KEYWORDS: Art, Science, Cartography, Cartographic Design


Cartography is considered as the science of preparing all types of maps and charts and includes every operation from original survey to final printing of maps (United Nations 1949, cited in Freitag 1993).

Cartography is the art, science and technology of making maps, together with their study as scientific documents and works of art (I.C.A in Meynen 1973).

Cartography is the discipline dealing with the conception, production, dissemination and study of maps (I.C.A. in Anonymous 1992).

The four and a half decades between the first international definition of cartography adopted by the United Nations and the recent definition devised by the International Cartographic Association (I.C.A.) have witnessed a varying role for the often vaguely defined yet important ideas of "art" and "science" in cartography. Cartography, by definition, was a "science" in 1949, an "art, science, and technology" in 1973, and is now neither an art nor a science. Yet changing definitions do not necessarily change the way cartographers think about cartography. Recent discussions about the nature of cartography have yet to forsake the notion of cartography as an art or a science or some combination of the two. Keates (1993 p. 201) suggests a path for future inquiry by arguing that "the important relationship between cartographic design and art has never received the same degree of attention [as that between cartographic design and science]." This interest in aesthetics, design, and visual expression in cartography - commonly categorized as its "artistic side" - is more broadly reflected in the popularity of Tufte s books on information design (1983, 1992). In both of these cases cartography (and information graphics in general) are understood to have an important "artistic" component which has been undervalued. There is, then, an important future role for the complex idea of "art" - however vaguely defined - in cartography, regardless of its omission from the most current I.C.A. definition.

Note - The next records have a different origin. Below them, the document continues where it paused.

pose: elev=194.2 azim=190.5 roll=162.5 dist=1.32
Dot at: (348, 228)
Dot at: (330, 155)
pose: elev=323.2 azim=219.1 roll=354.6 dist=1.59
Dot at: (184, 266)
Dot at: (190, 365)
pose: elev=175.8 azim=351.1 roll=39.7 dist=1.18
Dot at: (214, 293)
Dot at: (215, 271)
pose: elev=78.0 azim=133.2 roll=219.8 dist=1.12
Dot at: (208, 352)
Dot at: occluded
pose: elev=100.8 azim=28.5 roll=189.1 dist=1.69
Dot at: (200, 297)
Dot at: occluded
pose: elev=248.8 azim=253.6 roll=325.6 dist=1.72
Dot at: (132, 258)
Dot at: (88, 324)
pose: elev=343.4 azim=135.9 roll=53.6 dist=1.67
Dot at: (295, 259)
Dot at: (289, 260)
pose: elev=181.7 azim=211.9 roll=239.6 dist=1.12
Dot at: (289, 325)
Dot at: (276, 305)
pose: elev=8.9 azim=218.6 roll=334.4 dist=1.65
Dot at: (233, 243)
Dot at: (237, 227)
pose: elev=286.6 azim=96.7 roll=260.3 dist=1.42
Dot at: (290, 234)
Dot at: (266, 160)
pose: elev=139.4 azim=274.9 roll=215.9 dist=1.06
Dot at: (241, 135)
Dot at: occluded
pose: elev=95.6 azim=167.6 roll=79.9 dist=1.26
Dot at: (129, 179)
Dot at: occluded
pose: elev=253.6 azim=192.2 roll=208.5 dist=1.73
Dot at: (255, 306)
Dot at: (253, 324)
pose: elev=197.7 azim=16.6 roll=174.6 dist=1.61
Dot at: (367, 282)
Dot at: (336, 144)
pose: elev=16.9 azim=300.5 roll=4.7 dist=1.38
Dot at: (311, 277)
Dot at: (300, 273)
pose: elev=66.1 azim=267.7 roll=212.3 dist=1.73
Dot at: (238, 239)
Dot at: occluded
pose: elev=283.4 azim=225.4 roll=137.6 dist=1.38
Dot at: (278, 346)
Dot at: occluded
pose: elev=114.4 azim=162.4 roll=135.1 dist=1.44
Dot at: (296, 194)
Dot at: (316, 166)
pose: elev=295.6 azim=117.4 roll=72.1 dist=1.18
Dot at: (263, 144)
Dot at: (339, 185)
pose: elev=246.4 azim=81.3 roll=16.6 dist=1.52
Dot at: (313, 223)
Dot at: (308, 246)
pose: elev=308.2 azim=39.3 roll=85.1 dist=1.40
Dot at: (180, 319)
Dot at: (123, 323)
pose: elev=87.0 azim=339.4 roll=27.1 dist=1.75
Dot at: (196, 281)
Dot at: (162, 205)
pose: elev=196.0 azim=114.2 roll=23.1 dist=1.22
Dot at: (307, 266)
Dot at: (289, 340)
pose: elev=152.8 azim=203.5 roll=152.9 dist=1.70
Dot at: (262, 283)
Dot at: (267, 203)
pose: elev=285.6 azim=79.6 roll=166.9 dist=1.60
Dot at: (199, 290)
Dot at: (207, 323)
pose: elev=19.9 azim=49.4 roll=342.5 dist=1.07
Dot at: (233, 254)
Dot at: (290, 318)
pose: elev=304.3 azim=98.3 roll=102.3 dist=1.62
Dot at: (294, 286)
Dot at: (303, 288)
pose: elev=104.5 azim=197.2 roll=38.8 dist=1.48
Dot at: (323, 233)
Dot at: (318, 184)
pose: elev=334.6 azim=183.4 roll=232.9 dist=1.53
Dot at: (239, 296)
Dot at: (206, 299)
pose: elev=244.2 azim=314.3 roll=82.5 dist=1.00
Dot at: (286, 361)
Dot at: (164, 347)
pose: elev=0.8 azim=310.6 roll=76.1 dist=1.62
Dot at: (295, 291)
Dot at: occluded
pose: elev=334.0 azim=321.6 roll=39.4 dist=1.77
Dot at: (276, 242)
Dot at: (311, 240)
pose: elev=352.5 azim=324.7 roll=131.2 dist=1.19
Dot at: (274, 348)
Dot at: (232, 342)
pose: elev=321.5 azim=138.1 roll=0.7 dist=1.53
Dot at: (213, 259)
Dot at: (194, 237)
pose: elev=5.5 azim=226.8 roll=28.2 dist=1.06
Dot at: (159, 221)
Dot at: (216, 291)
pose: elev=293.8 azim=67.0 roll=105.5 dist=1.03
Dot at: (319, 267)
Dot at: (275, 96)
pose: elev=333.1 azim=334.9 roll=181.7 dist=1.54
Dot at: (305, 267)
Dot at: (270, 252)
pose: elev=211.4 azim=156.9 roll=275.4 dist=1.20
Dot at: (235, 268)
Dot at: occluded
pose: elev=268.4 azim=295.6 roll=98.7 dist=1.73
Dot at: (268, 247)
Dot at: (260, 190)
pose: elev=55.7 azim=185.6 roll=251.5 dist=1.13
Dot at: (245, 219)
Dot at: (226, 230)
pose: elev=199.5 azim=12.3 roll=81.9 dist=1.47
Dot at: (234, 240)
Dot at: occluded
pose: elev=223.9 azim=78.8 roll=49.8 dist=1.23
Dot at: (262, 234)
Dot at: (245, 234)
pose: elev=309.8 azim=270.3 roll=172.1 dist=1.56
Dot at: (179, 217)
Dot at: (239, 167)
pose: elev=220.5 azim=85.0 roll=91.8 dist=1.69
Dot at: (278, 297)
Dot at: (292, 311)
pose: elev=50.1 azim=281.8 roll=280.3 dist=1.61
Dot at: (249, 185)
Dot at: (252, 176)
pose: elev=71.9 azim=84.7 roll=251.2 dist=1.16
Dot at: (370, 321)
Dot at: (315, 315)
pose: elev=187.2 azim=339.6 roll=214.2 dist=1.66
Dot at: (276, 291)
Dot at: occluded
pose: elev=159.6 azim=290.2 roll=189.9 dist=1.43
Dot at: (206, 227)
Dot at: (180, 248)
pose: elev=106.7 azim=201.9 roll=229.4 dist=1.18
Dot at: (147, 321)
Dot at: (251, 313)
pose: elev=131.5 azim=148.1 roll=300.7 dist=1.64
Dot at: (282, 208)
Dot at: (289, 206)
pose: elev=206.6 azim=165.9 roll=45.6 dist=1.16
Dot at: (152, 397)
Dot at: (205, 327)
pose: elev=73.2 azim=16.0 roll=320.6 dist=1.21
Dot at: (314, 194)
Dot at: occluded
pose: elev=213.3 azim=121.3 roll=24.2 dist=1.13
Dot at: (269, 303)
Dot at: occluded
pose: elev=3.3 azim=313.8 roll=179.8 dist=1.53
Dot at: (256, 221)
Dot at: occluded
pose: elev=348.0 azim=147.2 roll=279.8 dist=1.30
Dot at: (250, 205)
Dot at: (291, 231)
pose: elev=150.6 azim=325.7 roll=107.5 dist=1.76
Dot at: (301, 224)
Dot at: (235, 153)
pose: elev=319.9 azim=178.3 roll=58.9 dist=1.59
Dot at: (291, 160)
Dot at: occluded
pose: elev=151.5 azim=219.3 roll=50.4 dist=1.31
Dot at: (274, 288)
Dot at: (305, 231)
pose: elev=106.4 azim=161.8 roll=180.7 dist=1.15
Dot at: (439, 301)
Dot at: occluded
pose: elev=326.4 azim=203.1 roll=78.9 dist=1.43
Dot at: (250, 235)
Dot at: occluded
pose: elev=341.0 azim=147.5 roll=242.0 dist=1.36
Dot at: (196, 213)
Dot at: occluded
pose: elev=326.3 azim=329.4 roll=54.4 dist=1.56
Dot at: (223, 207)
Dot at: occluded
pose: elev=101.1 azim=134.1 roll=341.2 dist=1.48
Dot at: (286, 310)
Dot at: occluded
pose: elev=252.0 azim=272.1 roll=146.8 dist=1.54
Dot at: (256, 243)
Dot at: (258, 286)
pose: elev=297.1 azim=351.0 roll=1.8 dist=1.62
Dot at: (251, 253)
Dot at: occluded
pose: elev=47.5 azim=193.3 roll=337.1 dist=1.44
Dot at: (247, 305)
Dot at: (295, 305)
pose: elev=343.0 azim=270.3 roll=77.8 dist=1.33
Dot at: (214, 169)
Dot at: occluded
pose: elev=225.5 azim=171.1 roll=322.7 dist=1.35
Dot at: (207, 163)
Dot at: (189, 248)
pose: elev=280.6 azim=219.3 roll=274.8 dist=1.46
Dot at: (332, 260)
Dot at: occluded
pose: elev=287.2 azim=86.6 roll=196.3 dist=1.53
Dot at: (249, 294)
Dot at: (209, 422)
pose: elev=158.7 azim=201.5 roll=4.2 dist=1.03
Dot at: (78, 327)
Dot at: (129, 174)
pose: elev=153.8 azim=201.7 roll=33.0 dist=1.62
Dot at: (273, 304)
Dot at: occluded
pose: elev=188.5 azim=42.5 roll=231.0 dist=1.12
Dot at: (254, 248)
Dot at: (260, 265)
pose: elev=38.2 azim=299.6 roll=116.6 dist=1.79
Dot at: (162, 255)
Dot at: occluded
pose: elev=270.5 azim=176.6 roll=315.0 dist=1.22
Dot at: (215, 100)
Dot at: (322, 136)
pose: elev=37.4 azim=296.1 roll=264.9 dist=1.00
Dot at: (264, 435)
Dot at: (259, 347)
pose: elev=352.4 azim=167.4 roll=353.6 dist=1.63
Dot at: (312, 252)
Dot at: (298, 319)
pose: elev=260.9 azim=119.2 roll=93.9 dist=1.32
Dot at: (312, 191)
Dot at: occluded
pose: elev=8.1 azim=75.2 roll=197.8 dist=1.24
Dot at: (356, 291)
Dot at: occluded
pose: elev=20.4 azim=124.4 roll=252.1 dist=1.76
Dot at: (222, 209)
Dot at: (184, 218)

In this paper I suggest that despite the vacillating role of "art" and "science" in official definitions of cartography, many cartographers not only still think in terms of this dualism, but also explicitly desire a rekindled focus on the array of aesthetic and design issues which are often categorized as "the art of cartography." I seek to examine the history of the art/science dualism in cartography and information graphics in general. Such an examination reveals distinct and important differences in how the art/science dualism is used, differences which still inform and shape thinking about cartography. My goal is to provide a basis from which to critically evaluate the way cartographers have used the idea of art and science to think about maps and cartography, and to elucidate some of the limitations and problems of the art/science dualism. Before we can heed the call of Keates and others to reconsider the role of what has been defined as art in cartography, we need to articulate how the idea of art and science have come to shape - and in some cases limit - our understanding of cartography.